» **Passage shown**
Roasted Carrot & Ginger Soup - my "miracle" soup

This soup is a miracle. I'm not kidding.  You see, I was one of those picky kids, who refused to eat cooked carrots. I'd rather be denied dessert, than to eat the boiled carrots my mother would sometimes put on our dinner plate.  For most of younger years of life, I continued to pick the carrots out of any kind of "vegetable medley".  As I began to blossom into a grown woman, I began to eat carrots to be polite. Still, I didn't really care for them.  Well, now that I'm a self-proclaimed "Foodie", it's time for me to try and overcome my childhood aversions.  The first step was the Glazed Carrots that I made a couple of years ago.  Success!  Still, I continued to feel disappointment if I saw "Carrot-Ginger Soup" as the soup of the day on a restaurant menu. 
At my office, I was the sole person who didn't rave about what a delicious soup this is, when someone recently said how much they love Carrot-Ginger Soup. You see, I've never tried it.  Yes, t'is true.  So I decided to do a little internet research and I realized that  this soup is very easy to make.  An idea was born!  I gambled that if I roasted the carrots, first, that I just might kick up the flavor a notch or two! I decided that I wouldn't peel the carrots.  Why bother? I'm going to puree them anyway, and don't the experts say that's where most of the nutrients are?  Sounds good, but truth be told-- it was less work, and I liked that. So, here we go:

Preheat the oven to 375. I had five organic carrots from Whole Foods. On sale, no less. Wash the carrots and cut off the bottom root end. Place the whole carrots (or you can cut them lengthwise) on a baking sheet, and drizzle with olive oil. Roast at 375 until tender and caramelized (shake the pan about halfway through to evenly roast); about 45 minutes.  Set aside.

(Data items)
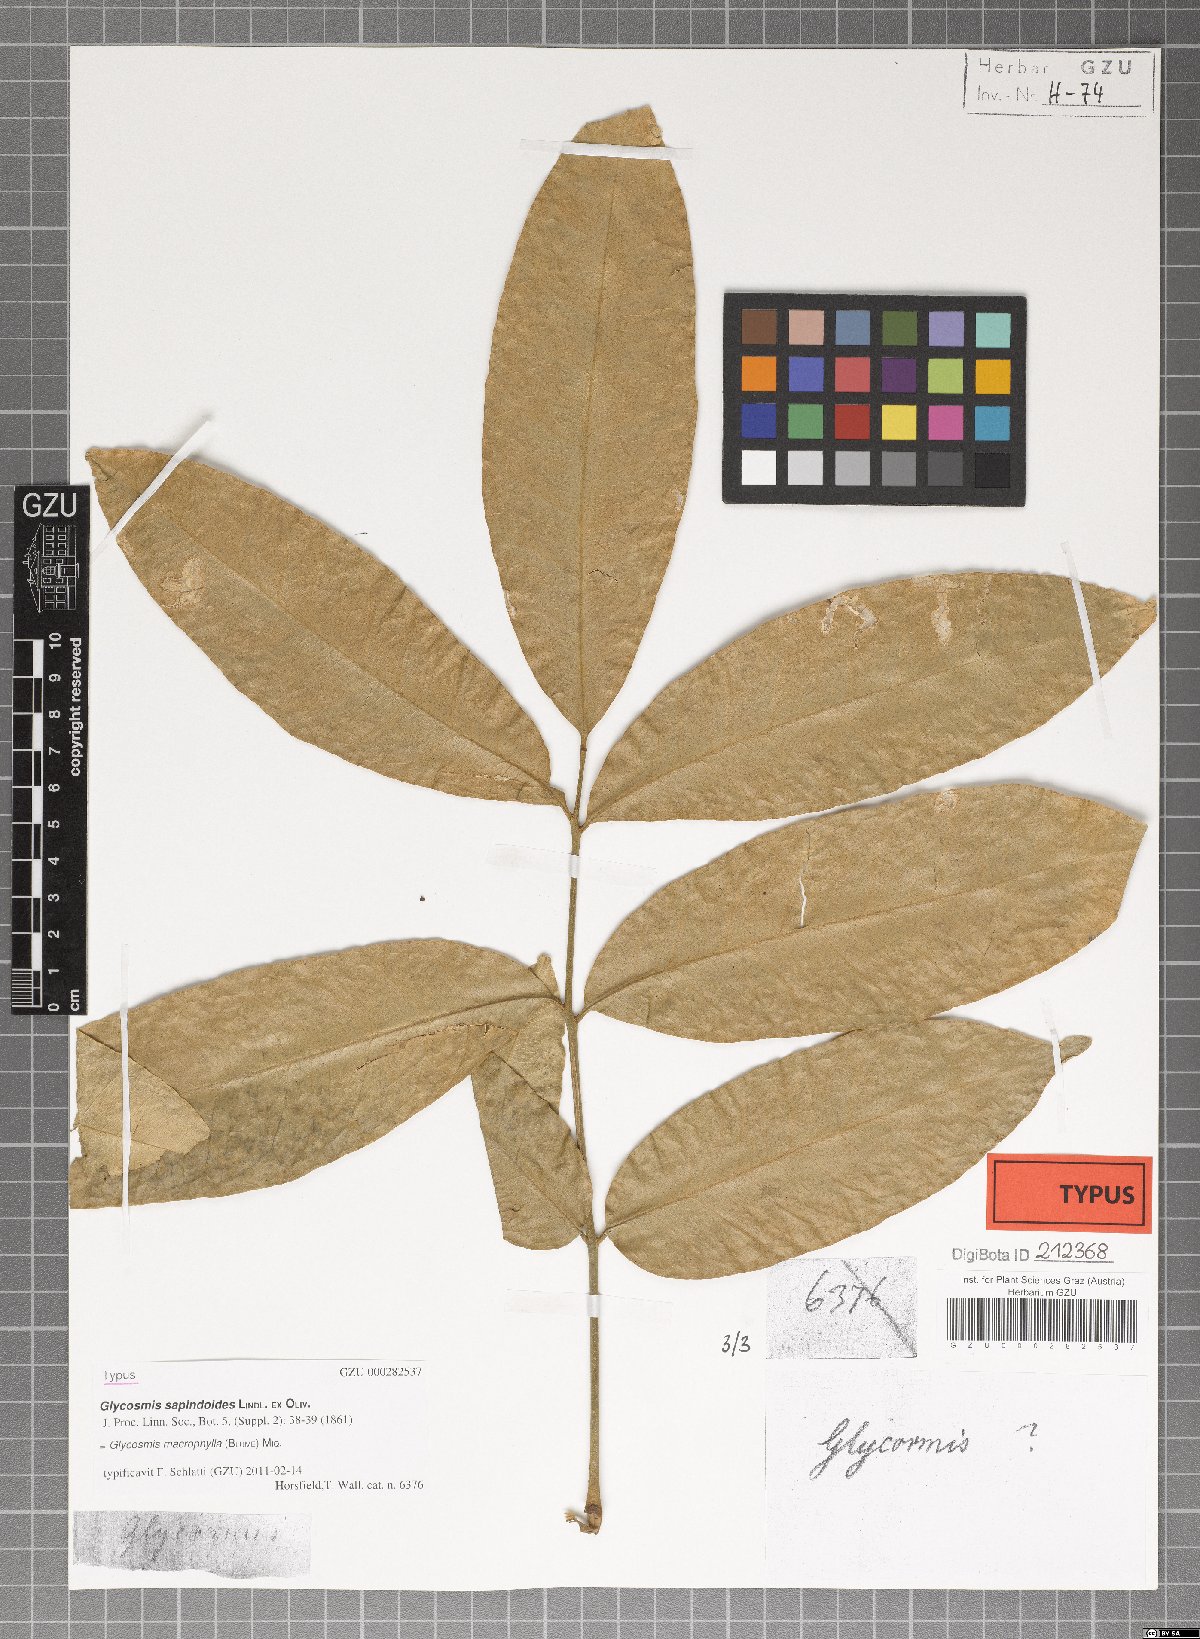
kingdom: Plantae
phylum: Tracheophyta
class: Magnoliopsida
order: Sapindales
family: Rutaceae
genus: Glycosmis
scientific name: Glycosmis macrophylla
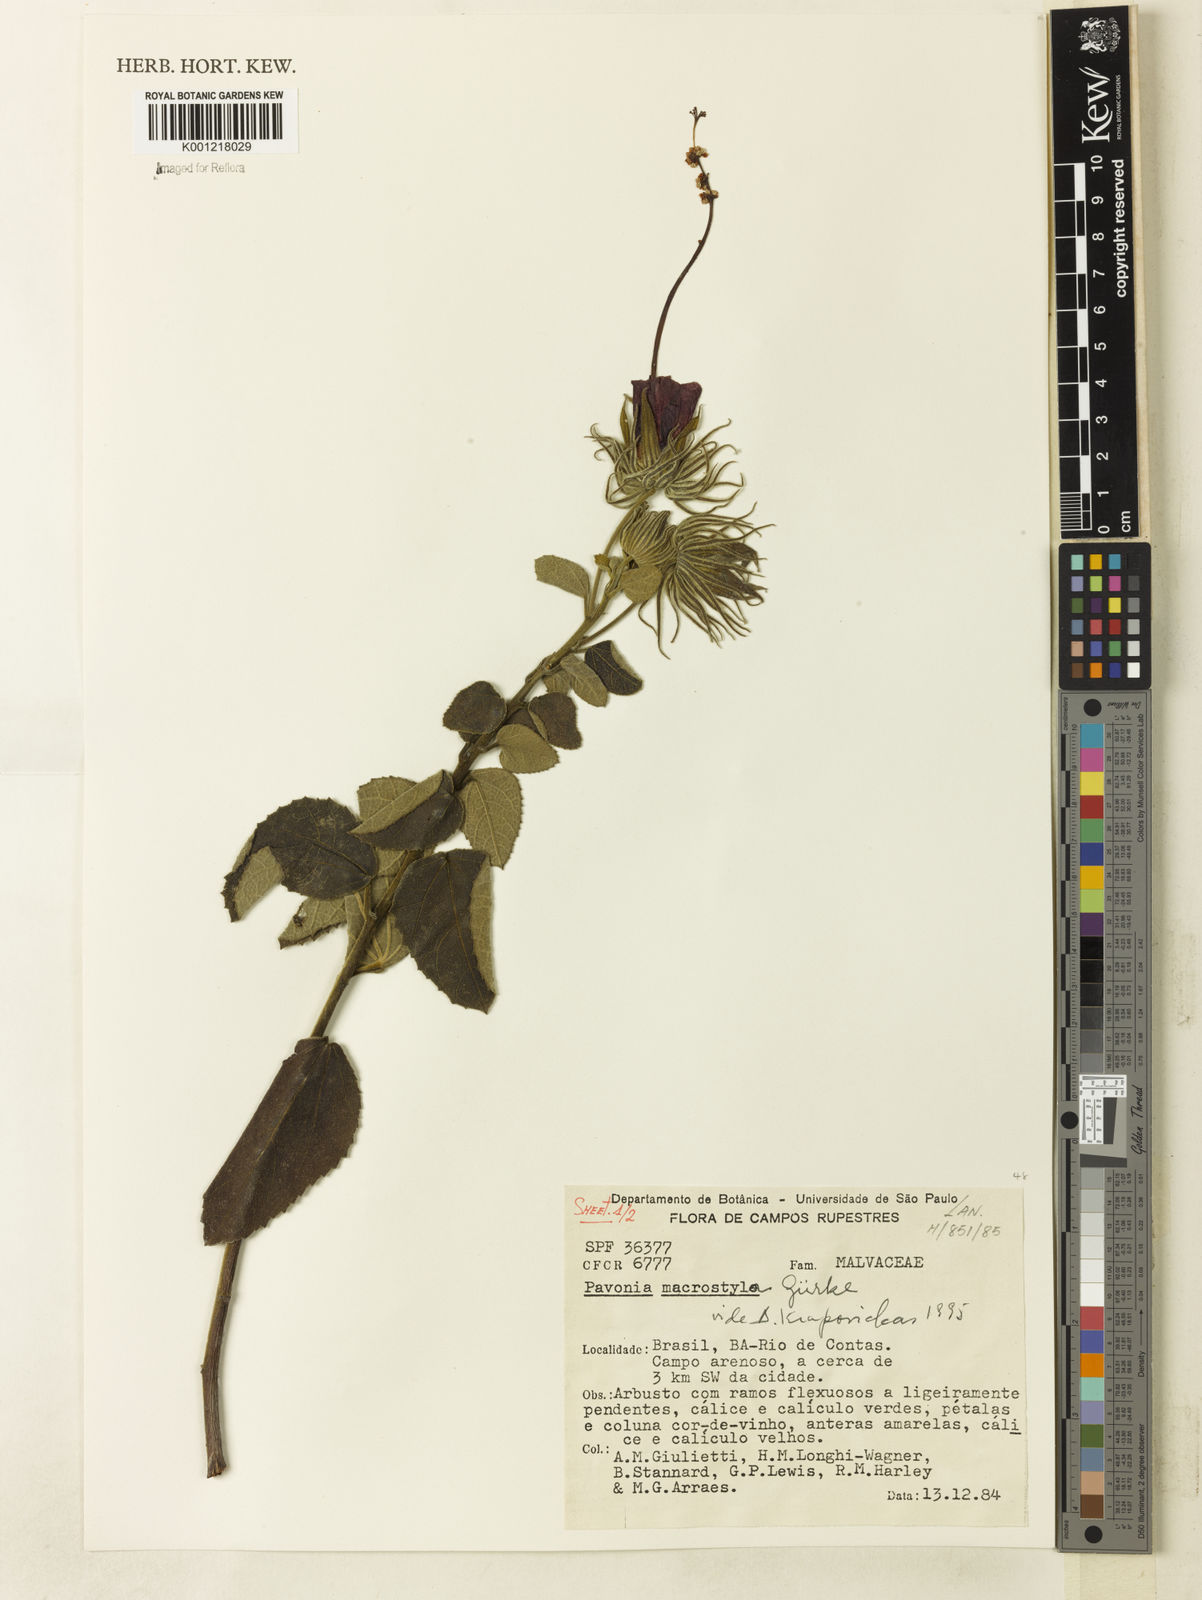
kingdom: Plantae
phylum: Tracheophyta
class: Magnoliopsida
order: Malvales
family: Malvaceae
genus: Pavonia
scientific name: Pavonia
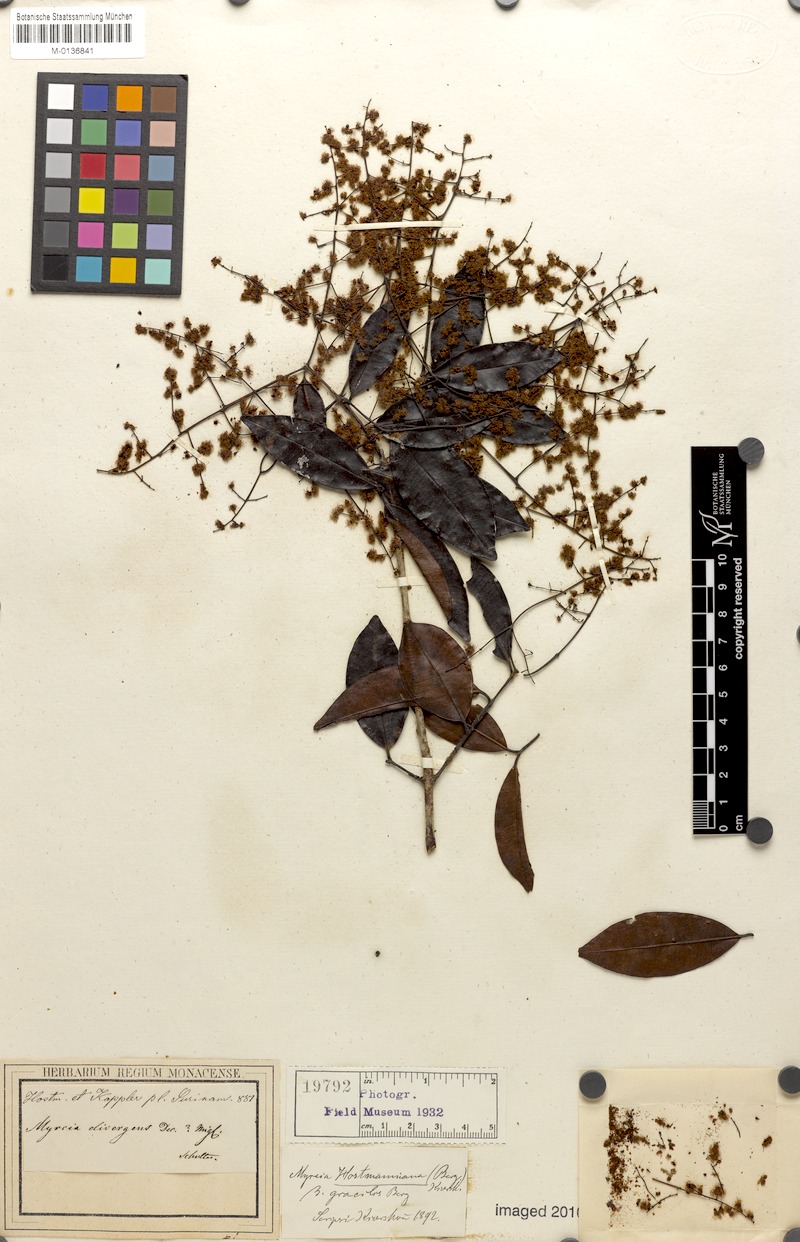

» **Short problem A**
List every instruction in the last paragraph of the carrot-ginger soup post, in the order given.
» **Short problem B**
In the carrot-ginger soup post, what does the writer admit was the real reason for not peeling the carrots?
» **Short problem C**
Write the next part of the carrot-ginger soup post, continuing from its last sentence.

» **Task answer A**
1. Preheat the oven to 375.
2. Wash the carrots.
3. Cut off the bottom root end.
4. Place the whole carrots on a baking sheet. They can also be cut lengthwise.
5. Drizzle with olive oil.
6. Roast at 375 until tender and caramelized, about 45 minutes.
7. Shake the pan about halfway through.
8. Set aside.

» **Task answer B**
Not peeling them was less work.

» **Task answer C**
Look at the caramelization on these babies!  I cut a piece and tasted it. Wow!  They are sweet, and resemble the texture of baked sweet potatoes.  NOTE TO SELF: Add salt & pepper, sometime, and eat these as a side dish. They are a whole new animal, when they are roasted!

But, I'm making soup...  Carrot-Ginger, to be specific.

Dried ginger doesn't compare to freshly grated ginger.  I love it!  

I decided to dice two shallots (about 3/4 cup) because I like their milder flavor. Yellow onions would do nicely, though.  I diced two ribs on celery, 1 clove minced garlic (not pictured) and grated about 2 teaspoons of fresh ginger.  Okay, it's showtime!
In a Dutch Oven, I heated some olive oil and a pat of unsalted butter. I sauteed the shallots until tender (about 2-3 minutes) on a medium heat, being careful not to burn them.

Next I added the celery, ginger and garlic.  For seasoning, I used coarse salt and about 1/2 teaspoon of white pepper.  (Black pepper would do, but I wanted to keep the orange color free of color.)

I love to make my own chicken stock, but I'm out of it for now.  I always keep a reserve of quality chicken broth on hand, so I grabbed a 1-Quart box.  (You can easily replace this recipe with vegetable stock.) I added the roasted carrots into the pot and half of the chicken stock.  I brought the soup to a light simmer and then I used my immersion blender to puree the vegetables together.  NOTE: If you are using a blender, then you will need to puree this in batches. Be very careful to put a towel on the lid of the blender, so you don't have an accident.  Personally, I recommend buying an immersion blender. It will make your life a lot easier, if you love pureed soups as much as we do!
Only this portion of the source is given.